Saturday, October 20, 2012

Kreatifitas dan Kemerdekaan

  Artikel menarik di Kompas beberapa hari lalu tentang kemajuan Korea Selatan dalam “membina” industri kreatifnya sehingga menjadi maju dan memberi dampak positif bagi industri lainnya sehingga memberi pengaruh positif bagi perekonomian Korea Selatan secara keseluruhan. Dan pada artikel yang sama, dijelaskan tentang bagaimana Indonesia bisa menjadi maju industri kreatifnya dan Menteri kita yang membidangi industri kreatif bertandang ke Korea Selatan untuk belajar dari mereka. Tetapi dari semua fakta dan penulusuran empat halaman tersebut, ada hal yang kurang. Satu hal yang sangat pentingnya sehingga bagi saya, tidak ada kreatifitas yang bisa berkembang tanpa hal tersebut; Kemerdekaan. Kemerdekaan yang saya maksudkan disini bukanlah kemerdekaan yang dirayakan setiap tanggal 17 Agustus. Itu interpretasi kemerdekaan yang terlalu sempit, saya berbicara tentang kemerdekaan sebenarnya, kemerdekaan pribadi untuk mencapai apa yang membahagiakan baginya tanpa ada gangguan dari orang lain.

Kemerdekaan adalah kunci utama kreatifitas. Jika kita lihat orang yang selalu didikte, dia tidak memerlukan kreatifitas karena apa yang dia lakukan hanyalah didasarkan atas apa yang diperintah oleh yang mendikte. Orang yang merdeka di sisi lain, adalah keharusan untuk mendapatkan kreatifitas. Tetapi sebenarnya kreatifitas adalah sifat alami manusia. Tanpa ada perintah, kita makhluk yang secara asasi adalah kreatif. Dan masing-masing kreatif pada bidang yang dia sukai. Kreatifitas seni, kreatifitas kerja, kreatifitas belanja, kreatifitas bercerita, dll. Tetapi kenapa ada sekelompok manusia yang lebih kreatif dari pada yang lain. Kelompok manusia yang dikekang dalam bertindak pasti tidak kreatif, berbeda dengan kelompok yang merdeka. Contoh nyata: kenapa Industri kreatif begitu maju di Korea Selatan tetapi tidak di Korea Utara?

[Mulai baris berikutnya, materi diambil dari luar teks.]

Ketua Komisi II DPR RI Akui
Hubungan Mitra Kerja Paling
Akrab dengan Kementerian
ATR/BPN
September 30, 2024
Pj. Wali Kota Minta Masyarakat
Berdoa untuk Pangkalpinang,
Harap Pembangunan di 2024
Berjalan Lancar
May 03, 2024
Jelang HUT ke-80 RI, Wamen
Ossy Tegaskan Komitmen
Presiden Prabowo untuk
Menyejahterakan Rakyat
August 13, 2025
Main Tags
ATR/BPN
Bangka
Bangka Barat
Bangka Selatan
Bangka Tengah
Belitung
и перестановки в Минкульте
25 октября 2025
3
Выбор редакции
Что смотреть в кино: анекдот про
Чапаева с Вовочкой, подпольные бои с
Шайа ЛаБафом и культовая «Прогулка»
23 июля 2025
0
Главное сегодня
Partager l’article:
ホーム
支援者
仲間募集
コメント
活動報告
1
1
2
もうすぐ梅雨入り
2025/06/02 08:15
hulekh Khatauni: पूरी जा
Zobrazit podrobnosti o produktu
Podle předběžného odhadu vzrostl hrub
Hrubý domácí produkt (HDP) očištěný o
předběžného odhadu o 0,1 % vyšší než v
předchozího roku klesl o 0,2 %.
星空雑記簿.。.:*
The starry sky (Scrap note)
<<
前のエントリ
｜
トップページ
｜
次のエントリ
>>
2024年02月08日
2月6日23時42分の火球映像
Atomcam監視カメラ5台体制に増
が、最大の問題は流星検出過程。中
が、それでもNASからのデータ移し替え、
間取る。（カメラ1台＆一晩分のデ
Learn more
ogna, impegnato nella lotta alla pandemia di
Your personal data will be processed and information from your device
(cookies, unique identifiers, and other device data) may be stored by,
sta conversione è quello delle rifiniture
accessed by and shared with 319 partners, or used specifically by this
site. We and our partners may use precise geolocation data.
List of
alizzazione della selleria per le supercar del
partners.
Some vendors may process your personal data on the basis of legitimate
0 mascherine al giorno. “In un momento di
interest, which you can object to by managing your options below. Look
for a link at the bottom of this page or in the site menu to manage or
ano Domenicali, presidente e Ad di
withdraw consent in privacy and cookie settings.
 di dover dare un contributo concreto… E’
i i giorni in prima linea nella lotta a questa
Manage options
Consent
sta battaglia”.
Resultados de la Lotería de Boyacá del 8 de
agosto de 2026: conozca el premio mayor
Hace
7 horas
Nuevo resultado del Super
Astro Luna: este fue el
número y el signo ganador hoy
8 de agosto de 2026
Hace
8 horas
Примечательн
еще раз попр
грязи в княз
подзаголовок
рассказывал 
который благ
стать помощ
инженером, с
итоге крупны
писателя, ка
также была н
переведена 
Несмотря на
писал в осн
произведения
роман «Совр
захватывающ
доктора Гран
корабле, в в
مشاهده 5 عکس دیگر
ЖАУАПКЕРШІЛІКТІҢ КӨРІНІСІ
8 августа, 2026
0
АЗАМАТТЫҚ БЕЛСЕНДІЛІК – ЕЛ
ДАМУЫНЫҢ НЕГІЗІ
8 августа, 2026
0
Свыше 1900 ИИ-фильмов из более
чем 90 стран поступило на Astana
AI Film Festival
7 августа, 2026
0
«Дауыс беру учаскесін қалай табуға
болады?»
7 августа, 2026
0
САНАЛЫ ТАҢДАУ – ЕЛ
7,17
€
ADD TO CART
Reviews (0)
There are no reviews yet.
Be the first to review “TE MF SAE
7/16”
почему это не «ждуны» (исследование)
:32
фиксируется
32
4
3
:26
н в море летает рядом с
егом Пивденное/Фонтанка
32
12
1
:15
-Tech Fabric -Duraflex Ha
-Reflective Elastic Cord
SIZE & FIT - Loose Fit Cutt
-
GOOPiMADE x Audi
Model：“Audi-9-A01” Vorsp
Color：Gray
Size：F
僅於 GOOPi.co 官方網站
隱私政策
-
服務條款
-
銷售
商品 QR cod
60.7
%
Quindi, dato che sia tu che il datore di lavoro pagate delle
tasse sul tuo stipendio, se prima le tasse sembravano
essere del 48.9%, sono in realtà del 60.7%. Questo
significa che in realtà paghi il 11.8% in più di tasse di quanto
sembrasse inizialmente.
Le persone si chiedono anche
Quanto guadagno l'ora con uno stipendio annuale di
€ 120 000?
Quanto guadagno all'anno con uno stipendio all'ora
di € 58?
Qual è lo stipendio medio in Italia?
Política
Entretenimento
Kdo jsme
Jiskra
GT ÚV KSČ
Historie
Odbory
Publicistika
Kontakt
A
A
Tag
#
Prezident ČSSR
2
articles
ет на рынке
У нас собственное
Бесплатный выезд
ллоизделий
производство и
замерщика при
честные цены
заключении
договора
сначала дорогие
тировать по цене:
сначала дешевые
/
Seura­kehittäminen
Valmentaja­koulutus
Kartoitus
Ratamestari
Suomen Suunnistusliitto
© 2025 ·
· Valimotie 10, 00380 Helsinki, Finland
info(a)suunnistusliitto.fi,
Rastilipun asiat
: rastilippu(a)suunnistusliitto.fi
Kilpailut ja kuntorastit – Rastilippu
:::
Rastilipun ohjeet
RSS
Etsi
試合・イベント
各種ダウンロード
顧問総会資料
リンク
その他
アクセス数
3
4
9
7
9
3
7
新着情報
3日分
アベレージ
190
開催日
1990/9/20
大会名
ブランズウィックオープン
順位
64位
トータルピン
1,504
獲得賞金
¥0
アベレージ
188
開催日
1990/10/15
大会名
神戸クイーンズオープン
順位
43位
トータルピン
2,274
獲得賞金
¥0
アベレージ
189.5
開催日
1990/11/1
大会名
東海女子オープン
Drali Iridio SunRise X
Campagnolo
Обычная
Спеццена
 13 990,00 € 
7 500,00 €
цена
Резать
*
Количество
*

Demikianlah bangsa kita yang tidak merdeka dalam bertindak, menjadi bangsa yang tidak kreatif. Kompas mengambil contoh Gangnam Style dari Korea Selatan yang membawa dampak domino bagi kemajuan industri kreatif negara tersebut. Coba andaikan jika klip Gangnam Style tersebut diciptakan oleh orang Indonesia, bagaimana kira-kira reaksi sebagian kalangan “garis keras” di Indonesia? Kita lihat dulu apa yang terjadi pada Inul Daratista, dan Iwan Falls dengan lagu “Manusia Setengah Dewa”-nya. Atau, bagaimana dengan berbagai peraturan sensor yang melarang para sineas untuk melakukan ini dan itu, dan bahkan UU Perfilman mengharuskan seorang sineas harus melapor ke pemerintah sebelum membuat film, apa itu kira-kira dapat menciptakan kreatifitas?

Jika kita telusuri, adalah fakta bahwa kelompok yang memberikan kreatifitas berkreasi dan berekspresi sebesar-besarnya adalah kelompok yang paling kreatif. Hal ini juga saya alami sebagai guru. Ketika siswa saya biasakan dengan sistem dikte, maka terjadilah stagnansi, tetapi jika saya merdekakan mereka tetapi tetap terarah pada satu tujuan, maka ide itu muncul dengan sendirinya. Sehingga saran saya bagi Ibu Menteri, jika beliau menginginkan industri kreatif kita maju, merdekakanlah seniman. Lindungi mereka dari intimidasi siapa saja, bahkan intimidasi sensor dari pemerintah, dan Ibu Menteri pun tidak perlu ke Korea Selatan.